Quant au Commandeur, il est déjà voix d’outre-tombe : Anna pleure devant une simple béquille plantée, dès le début. Un autre inutile, un autre fantôme.
La deuxième partie est moins échevelée, plus répétitive aussi, avec ce motif des femmes en masse (150 habitantes de Salzbourg : qui a dit que le Festival n’était pas fait pour le peuple… ?) formant des chorégraphies assez bien composées par Cindy Van Acker, corolles, lignes, mouvements vaporeux, on avait en première partie un feu d’artifice de souvenirs divers, on a en deuxième partie un thème unique avec ses variations, avec de beaux éclairages et quelques images superbes.
De mise en scène véritable, on peut estimer le début de l’acte assez bien trouvé, jusqu’au moment où Leporello est démasqué. Après, la succession d’airs rompt les effets dramaturgiques sans trouvailles notables, y compris lors de la scène du cimetière. On s’ennuie. On attend la fin.
Alors, le spectateur bercé par les langueurs musicales et les récitatifs très et trop longs, par les silences et les étirements de tempo, attend évidemment la scène finale, en se demandant comment ce Don Giovanni va-t-il connaître les flammes de l’Enfer. Comment Castellucci qui a mis en scène La Divine Comédie allait-il s’en sortir ?
C’est peut-être le seul moment d’intensité de cette soirée.

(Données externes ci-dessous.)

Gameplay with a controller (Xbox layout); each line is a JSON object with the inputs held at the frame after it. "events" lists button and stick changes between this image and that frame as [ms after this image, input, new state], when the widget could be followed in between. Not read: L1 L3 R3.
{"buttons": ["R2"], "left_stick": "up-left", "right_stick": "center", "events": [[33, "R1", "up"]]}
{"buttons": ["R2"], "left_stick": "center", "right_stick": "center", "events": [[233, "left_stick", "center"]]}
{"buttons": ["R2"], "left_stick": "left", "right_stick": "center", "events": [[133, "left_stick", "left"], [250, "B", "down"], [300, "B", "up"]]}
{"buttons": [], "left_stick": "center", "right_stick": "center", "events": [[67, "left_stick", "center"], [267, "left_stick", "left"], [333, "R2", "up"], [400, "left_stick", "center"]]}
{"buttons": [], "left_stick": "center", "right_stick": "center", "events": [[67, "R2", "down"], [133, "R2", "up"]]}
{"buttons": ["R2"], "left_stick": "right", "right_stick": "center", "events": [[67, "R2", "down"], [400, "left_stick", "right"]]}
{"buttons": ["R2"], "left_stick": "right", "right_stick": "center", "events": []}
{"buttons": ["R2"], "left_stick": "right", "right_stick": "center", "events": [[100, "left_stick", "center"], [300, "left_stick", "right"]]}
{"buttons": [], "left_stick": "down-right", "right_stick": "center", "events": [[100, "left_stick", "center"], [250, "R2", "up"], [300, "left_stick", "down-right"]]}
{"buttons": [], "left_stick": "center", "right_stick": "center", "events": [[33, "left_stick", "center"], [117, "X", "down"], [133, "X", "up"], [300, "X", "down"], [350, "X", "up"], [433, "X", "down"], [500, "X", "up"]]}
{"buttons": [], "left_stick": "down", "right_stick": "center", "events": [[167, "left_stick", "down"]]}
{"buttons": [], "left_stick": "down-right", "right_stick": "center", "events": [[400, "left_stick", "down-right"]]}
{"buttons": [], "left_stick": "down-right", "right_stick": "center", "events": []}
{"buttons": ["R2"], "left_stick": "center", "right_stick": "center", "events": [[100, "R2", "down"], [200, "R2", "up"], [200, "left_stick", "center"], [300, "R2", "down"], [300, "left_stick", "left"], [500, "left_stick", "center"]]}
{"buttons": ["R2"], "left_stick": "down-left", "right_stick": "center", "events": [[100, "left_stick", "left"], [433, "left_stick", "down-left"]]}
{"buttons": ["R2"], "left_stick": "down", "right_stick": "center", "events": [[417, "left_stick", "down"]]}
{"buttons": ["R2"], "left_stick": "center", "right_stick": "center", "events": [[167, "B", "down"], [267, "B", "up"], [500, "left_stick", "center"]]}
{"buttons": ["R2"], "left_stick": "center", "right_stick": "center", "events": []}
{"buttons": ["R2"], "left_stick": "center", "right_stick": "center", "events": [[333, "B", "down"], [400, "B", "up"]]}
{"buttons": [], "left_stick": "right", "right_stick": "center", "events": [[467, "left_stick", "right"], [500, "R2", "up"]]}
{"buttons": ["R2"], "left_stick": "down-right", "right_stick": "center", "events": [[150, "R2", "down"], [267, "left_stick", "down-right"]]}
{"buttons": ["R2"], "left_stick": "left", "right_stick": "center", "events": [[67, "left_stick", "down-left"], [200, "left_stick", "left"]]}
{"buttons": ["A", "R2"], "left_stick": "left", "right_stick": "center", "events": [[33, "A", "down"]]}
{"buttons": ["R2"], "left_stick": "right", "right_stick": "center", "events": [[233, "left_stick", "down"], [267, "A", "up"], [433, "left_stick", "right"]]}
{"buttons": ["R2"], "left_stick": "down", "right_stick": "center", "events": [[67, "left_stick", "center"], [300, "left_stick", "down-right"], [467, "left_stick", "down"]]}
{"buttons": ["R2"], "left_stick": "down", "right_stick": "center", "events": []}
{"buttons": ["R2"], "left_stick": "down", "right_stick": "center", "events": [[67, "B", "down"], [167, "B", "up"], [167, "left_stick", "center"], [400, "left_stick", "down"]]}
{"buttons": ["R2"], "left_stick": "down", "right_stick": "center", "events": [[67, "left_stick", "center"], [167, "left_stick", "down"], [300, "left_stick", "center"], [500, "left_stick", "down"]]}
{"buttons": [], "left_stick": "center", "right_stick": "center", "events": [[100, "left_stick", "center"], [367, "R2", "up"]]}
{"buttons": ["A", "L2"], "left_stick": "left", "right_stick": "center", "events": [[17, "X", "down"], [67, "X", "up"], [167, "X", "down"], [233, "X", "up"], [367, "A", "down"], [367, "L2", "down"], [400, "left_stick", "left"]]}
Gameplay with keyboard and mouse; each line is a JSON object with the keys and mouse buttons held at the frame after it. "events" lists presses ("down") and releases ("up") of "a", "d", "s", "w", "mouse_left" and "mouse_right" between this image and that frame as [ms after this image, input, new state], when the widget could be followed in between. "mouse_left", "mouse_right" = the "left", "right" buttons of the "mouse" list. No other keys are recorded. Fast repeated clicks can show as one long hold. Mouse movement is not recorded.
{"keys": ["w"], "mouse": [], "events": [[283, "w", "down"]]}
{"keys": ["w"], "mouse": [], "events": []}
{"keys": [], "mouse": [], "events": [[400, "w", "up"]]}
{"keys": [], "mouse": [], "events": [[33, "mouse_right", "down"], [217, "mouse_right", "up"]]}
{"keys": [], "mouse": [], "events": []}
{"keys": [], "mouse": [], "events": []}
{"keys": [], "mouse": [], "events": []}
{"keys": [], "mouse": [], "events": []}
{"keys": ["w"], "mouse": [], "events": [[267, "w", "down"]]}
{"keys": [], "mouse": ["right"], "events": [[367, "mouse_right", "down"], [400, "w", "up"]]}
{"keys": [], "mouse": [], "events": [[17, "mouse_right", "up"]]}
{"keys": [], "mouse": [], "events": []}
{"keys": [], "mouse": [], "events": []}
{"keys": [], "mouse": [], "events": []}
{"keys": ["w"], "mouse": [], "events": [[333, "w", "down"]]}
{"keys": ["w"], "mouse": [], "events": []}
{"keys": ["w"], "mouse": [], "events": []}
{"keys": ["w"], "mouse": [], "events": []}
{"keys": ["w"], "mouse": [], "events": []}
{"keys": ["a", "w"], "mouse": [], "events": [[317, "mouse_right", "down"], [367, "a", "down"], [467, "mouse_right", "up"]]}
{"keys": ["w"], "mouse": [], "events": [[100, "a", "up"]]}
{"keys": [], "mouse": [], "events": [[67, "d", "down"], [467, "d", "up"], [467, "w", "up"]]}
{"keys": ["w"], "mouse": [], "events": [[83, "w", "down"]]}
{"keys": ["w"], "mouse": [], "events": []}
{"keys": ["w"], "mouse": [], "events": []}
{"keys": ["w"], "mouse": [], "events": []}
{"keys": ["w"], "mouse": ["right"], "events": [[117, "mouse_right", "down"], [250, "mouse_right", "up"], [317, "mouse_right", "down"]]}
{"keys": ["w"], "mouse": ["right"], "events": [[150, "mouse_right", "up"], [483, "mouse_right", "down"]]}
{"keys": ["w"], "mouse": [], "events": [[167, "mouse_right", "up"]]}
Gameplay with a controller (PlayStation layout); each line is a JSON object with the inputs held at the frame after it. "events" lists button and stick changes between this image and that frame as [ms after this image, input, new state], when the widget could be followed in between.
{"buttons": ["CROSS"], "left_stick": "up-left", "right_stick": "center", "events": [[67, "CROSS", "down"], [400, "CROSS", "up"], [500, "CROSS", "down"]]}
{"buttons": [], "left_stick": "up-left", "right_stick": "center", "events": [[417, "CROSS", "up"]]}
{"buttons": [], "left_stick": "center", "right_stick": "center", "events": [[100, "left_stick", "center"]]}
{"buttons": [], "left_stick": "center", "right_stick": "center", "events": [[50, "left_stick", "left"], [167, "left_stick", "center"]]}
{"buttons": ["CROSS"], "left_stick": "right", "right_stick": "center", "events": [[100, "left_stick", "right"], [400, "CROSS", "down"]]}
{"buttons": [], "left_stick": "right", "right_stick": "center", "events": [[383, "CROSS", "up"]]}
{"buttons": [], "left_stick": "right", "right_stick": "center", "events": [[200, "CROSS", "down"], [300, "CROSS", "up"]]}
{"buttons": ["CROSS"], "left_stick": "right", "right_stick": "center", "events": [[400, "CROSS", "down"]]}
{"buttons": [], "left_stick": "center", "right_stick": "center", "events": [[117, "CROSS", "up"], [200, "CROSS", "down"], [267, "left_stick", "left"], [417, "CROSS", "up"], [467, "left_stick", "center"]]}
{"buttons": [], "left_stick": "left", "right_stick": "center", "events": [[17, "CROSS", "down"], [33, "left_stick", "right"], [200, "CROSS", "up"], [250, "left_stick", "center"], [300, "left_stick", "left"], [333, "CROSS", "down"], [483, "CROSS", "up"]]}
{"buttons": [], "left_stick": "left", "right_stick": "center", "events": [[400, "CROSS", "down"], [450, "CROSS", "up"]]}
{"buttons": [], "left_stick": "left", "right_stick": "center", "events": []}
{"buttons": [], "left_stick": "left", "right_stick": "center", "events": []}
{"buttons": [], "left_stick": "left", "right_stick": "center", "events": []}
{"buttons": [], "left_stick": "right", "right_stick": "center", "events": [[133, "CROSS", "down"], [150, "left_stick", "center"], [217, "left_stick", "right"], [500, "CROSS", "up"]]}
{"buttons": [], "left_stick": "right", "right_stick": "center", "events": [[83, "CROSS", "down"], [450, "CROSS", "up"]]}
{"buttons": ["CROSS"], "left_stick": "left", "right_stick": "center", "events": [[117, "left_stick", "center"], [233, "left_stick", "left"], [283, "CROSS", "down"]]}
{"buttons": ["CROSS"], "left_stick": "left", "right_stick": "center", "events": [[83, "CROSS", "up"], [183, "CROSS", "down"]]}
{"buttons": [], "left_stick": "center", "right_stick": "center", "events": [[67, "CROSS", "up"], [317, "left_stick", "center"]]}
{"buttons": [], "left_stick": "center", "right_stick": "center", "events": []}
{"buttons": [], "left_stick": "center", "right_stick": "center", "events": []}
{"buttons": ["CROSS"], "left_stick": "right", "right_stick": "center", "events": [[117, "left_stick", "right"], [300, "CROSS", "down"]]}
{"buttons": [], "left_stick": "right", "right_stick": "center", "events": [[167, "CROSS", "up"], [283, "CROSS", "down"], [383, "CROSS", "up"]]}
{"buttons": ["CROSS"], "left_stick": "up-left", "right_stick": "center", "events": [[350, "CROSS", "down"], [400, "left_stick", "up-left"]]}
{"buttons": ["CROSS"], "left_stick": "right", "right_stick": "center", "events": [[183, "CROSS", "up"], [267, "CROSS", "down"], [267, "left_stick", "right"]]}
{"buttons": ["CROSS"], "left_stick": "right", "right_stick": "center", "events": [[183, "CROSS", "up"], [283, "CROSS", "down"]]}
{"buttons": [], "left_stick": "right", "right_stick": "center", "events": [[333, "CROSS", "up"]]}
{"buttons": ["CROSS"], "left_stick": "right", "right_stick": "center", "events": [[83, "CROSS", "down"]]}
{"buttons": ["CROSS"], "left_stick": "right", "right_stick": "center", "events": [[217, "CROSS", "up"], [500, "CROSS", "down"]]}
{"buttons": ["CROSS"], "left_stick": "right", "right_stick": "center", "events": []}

Don Giovanni meurt seul, derrière un rideau de tulle auquel est accroché Leporello terrorisé, ils se tort tout en quittant ses habits, il se livre totalement nu aux flammes, des flammes toutes intérieures, puisqu’il couvre sa nudité de blanc qui est en réalité la figuration des cendres brûlantes qui recouvrirent les habitants de Pompéi en 79 et non quelqu’allusion marmoréenne comme on a pu le lire… On le comprend mieux dans la scène suivante, nous y viendrons. C’est bien cet Enfer brûlant qui pénètre les corps et les suffoque, qui est évoqué ici, une sorte d’Enfer extérieur et intérieur. Et Davide Luciano affronte la scène avec engagement et non sans une certaine grandeur. Pas de Commandeur, il est dans la fosse, on entend sa voix comme si une voix intérieure appelait Don Giovanni.
Rideau.
Longue, très longue interruption qui a fait croire à certains au final de Prague…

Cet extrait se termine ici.